Stored data entries
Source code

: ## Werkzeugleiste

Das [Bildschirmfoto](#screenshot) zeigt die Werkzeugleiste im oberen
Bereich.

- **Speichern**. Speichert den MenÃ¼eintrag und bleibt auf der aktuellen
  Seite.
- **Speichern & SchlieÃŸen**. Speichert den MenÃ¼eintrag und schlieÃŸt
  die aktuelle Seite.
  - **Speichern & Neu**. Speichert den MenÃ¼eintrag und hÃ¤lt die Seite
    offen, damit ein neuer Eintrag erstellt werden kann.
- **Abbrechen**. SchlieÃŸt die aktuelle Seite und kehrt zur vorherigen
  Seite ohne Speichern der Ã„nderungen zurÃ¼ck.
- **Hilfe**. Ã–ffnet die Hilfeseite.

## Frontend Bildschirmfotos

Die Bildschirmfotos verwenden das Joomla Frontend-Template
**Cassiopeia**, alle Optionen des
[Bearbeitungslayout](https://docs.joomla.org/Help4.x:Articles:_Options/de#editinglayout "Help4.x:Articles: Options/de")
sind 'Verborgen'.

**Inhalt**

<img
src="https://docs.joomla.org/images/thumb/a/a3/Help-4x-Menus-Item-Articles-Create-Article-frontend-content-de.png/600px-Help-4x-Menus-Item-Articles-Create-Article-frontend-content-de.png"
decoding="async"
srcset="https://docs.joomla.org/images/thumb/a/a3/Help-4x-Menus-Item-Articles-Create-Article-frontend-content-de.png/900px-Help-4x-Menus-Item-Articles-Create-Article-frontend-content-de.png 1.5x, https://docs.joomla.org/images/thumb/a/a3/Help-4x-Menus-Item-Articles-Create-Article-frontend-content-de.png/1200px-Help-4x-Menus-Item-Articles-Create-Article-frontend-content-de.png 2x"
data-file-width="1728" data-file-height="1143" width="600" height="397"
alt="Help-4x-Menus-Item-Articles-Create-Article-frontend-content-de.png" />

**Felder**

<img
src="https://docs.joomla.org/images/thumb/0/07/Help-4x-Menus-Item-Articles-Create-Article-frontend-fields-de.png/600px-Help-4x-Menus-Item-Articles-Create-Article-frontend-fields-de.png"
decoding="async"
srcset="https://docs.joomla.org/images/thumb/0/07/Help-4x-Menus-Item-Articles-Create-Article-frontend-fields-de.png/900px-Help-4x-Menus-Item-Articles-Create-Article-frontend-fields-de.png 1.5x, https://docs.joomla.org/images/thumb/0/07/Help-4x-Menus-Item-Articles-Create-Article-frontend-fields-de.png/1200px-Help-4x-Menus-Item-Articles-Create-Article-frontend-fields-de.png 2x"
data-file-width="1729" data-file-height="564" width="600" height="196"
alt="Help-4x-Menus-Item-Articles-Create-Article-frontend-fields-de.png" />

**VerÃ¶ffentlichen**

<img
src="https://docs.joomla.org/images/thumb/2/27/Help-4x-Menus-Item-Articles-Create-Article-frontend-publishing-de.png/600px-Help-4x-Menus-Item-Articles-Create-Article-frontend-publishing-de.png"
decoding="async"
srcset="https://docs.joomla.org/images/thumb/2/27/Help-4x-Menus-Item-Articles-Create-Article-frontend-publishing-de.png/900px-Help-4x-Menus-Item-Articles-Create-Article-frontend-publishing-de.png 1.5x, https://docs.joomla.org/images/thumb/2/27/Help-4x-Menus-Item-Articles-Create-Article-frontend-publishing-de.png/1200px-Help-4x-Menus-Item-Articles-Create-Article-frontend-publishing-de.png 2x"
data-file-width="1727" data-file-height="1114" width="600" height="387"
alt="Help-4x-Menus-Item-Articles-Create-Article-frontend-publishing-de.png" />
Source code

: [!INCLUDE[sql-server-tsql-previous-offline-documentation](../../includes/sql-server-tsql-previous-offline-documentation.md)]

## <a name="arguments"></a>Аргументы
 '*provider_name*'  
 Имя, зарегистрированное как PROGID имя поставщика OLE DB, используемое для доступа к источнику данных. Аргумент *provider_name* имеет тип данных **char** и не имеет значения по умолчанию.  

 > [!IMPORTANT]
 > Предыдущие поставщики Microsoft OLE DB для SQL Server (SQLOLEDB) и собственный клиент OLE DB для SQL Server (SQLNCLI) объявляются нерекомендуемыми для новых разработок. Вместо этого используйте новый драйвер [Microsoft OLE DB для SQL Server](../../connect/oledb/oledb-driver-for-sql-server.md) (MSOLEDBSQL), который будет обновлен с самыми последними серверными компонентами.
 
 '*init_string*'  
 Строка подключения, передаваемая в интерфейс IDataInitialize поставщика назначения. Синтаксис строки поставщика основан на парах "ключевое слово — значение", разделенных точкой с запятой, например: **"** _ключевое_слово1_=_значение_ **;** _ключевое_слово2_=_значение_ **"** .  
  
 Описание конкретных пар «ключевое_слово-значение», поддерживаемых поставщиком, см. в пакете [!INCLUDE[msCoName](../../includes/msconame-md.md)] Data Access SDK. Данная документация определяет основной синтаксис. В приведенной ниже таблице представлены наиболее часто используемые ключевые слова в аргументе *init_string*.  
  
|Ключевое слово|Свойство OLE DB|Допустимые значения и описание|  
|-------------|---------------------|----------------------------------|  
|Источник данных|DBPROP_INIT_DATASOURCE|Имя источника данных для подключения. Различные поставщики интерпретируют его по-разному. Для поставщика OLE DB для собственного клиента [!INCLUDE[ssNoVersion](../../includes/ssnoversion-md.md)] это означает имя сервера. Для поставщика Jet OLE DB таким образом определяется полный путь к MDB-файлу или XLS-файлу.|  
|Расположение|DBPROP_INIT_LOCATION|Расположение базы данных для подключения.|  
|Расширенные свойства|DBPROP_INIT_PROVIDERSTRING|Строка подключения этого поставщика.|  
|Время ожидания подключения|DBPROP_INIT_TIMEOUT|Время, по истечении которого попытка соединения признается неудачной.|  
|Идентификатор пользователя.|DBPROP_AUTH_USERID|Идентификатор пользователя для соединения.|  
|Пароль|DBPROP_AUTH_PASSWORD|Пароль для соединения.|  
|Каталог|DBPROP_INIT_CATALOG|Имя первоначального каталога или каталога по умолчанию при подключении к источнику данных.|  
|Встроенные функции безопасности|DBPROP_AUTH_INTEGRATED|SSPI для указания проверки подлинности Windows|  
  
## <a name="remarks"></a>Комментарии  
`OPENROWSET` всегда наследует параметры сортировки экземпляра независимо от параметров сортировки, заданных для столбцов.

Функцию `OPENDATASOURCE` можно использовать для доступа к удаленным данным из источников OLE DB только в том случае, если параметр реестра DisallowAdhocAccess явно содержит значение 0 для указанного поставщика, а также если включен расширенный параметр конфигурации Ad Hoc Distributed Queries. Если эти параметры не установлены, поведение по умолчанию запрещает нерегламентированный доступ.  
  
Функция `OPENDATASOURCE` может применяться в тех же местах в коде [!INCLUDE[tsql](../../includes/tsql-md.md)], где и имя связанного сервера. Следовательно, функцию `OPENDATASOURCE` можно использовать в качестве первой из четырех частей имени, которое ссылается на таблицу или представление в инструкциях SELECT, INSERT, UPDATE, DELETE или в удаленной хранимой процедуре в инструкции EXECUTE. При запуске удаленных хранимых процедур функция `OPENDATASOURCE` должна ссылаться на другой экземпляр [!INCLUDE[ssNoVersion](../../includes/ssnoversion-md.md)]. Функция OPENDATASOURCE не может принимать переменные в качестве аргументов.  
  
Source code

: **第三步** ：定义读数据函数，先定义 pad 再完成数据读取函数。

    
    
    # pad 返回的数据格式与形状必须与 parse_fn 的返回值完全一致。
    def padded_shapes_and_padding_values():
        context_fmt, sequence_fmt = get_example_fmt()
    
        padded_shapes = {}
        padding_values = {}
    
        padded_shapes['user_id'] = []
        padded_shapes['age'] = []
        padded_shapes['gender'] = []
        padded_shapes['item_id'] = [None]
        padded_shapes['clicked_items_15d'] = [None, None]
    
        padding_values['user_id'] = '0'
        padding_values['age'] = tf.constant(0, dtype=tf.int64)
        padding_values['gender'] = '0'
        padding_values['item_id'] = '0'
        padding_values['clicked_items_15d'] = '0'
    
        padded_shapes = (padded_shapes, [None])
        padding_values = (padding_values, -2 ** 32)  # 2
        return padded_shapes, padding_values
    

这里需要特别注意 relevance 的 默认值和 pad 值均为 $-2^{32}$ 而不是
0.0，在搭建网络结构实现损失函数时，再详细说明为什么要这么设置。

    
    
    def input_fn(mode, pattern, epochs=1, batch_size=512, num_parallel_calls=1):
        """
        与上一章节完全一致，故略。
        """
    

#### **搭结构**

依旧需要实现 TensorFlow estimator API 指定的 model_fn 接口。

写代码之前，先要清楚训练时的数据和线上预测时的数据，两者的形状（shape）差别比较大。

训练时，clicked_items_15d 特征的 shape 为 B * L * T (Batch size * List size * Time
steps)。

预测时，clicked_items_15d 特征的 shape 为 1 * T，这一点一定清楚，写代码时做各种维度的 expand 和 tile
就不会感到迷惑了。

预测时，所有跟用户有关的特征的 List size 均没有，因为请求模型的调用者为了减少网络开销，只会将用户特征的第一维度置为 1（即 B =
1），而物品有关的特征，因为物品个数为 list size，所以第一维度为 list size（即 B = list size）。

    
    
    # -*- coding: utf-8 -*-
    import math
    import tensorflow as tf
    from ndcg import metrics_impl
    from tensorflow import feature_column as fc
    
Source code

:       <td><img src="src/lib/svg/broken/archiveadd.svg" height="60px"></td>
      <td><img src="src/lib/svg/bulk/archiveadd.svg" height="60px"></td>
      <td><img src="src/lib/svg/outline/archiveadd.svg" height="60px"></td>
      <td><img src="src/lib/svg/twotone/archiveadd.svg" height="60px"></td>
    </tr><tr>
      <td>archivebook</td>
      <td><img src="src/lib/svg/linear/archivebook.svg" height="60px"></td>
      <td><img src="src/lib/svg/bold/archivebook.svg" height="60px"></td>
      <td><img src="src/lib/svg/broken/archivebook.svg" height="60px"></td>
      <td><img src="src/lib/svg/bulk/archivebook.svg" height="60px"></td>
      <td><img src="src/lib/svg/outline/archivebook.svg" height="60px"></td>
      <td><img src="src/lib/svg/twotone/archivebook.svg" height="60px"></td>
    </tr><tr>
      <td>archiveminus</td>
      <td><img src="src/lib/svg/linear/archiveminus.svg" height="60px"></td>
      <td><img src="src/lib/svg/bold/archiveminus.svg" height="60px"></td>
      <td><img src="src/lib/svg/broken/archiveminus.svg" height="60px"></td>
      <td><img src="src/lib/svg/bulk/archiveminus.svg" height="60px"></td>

WHAT THE EXERCISE ASKS
A line belongs in the answer if it contains the word "Speichern"; copy every such line from the data above.

SOLVED EXERCISE
- **Speichern**. Speichert den MenÃ¼eintrag und bleibt auf der aktuellen
- **Speichern & SchlieÃŸen**. Speichert den MenÃ¼eintrag und schlieÃŸt
  - **Speichern & Neu**. Speichert den MenÃ¼eintrag und hÃ¤lt die Seite
  Seite ohne Speichern der Ã„nderungen zurÃ¼ck.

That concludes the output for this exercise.